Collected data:
______________________________
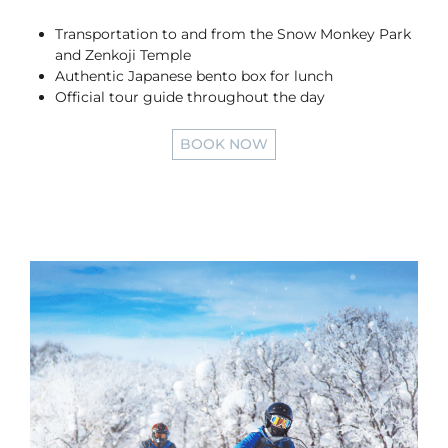
Transportation to and from the Snow Monkey Park
and Zenkoji Temple
Authentic Japanese bento box for lunch
Official tour guide throughout the day
BOOK NOW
______________________________
▸ REQUIRED ACTION
With the pictures omitted, repeat the full set of records above exactly.

▸ FINISHED TASK
Transportation to and from the Snow Monkey Park
and Zenkoji Temple
Authentic Japanese bento box for lunch
Official tour guide throughout the day
BOOK NOW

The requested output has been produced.